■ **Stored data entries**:
▼▼▼

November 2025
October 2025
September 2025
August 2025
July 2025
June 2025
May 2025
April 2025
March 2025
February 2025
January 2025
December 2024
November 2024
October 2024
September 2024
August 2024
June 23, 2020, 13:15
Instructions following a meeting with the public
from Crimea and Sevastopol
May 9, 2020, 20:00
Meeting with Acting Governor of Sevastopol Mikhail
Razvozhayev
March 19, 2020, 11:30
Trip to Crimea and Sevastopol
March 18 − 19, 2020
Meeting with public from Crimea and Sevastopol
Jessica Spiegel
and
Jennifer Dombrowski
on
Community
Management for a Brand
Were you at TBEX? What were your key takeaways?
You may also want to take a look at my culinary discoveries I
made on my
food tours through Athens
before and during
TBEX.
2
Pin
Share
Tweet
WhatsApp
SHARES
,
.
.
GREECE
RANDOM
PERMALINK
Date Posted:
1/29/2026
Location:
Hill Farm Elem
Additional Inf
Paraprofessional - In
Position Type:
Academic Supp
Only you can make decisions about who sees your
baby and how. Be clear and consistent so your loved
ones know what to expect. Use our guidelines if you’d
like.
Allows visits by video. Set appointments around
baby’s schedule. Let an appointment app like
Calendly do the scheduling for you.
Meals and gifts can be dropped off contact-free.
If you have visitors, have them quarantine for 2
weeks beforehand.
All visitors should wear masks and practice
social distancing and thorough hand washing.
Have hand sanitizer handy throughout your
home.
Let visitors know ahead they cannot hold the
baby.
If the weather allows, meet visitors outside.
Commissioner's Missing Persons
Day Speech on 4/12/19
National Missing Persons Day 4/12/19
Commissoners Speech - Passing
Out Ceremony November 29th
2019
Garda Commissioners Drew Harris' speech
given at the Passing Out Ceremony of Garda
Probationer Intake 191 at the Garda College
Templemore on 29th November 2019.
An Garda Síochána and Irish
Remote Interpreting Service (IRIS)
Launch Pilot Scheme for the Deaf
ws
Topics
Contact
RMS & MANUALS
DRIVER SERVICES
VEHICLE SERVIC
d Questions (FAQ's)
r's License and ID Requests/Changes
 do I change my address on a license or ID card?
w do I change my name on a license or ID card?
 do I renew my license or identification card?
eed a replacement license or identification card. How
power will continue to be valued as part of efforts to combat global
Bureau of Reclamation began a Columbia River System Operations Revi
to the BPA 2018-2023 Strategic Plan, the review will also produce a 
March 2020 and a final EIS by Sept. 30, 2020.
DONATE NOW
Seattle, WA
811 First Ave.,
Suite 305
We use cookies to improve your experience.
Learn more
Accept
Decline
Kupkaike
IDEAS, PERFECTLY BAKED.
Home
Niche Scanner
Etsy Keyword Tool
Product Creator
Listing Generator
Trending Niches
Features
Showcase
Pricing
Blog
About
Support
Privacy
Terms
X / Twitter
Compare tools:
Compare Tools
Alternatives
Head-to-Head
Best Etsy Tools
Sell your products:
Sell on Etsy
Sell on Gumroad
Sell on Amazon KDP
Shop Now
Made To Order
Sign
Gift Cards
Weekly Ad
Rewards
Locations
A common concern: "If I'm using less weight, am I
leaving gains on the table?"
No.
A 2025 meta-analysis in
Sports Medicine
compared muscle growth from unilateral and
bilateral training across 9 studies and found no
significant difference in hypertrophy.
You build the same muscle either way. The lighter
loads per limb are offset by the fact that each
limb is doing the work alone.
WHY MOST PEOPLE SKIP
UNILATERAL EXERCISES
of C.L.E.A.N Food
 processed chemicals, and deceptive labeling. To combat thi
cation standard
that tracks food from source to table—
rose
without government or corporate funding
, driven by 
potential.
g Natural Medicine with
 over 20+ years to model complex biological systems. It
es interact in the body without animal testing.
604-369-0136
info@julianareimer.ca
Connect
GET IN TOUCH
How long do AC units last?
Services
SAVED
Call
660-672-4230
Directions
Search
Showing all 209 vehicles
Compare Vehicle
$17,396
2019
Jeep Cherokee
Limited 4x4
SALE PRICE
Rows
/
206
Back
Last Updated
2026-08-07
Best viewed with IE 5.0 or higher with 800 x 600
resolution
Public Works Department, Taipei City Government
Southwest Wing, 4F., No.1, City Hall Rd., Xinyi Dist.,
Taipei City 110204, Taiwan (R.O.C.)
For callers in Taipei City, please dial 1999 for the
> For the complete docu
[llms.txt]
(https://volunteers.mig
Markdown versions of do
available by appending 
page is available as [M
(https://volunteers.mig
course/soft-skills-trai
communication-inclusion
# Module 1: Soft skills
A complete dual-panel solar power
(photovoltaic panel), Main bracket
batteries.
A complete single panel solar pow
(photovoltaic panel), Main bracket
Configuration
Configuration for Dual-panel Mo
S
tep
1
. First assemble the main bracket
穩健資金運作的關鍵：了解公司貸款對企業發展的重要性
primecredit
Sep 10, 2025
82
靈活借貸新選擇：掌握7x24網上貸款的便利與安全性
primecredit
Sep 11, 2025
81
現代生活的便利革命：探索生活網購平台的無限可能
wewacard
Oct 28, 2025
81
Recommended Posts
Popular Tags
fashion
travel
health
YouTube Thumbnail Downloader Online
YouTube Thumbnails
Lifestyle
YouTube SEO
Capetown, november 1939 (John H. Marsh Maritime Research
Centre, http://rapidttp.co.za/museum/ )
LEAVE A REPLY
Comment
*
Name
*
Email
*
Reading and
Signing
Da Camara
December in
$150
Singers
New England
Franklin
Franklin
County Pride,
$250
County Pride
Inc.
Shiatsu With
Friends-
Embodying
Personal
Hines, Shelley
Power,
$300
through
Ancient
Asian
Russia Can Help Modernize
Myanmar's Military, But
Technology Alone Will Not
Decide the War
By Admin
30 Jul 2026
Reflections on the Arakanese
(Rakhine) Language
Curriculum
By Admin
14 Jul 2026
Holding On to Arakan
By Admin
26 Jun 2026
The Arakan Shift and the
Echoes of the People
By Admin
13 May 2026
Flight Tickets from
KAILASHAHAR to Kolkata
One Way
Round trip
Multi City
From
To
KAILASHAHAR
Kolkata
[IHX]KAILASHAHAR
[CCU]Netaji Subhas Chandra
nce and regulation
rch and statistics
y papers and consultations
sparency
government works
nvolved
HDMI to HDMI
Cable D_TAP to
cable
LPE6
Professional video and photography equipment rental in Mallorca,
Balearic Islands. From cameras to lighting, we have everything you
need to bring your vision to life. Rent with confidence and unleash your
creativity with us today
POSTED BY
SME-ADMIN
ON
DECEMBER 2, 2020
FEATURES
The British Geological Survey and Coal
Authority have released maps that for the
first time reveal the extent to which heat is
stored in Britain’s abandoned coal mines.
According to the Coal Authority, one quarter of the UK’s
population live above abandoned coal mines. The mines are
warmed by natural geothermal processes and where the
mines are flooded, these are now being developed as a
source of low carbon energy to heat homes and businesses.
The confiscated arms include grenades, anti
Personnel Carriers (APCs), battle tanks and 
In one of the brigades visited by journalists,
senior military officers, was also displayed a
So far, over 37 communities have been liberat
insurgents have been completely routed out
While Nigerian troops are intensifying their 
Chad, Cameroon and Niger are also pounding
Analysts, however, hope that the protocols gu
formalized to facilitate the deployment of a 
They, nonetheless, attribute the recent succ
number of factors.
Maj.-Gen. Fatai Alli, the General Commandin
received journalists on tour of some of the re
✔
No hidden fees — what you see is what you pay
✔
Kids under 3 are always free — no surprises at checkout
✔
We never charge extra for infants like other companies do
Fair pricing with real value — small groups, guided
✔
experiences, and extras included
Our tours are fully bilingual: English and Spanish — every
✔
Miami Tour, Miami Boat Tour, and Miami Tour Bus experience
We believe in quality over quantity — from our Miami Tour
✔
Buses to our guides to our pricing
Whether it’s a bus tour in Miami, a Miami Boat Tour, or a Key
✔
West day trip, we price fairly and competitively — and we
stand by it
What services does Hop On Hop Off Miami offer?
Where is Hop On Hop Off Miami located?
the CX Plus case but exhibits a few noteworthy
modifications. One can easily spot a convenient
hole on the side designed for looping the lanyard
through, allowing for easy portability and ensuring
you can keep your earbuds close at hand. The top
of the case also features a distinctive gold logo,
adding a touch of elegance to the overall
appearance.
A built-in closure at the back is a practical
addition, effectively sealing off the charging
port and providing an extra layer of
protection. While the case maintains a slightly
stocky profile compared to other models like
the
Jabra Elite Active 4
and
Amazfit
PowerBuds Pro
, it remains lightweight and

▲▲▲

■ **Directive**: Please find every line above that contains the word "been" and copy each of those lines.

■ **Task solution**:
So far, over 37 communities have been liberat
insurgents have been completely routed out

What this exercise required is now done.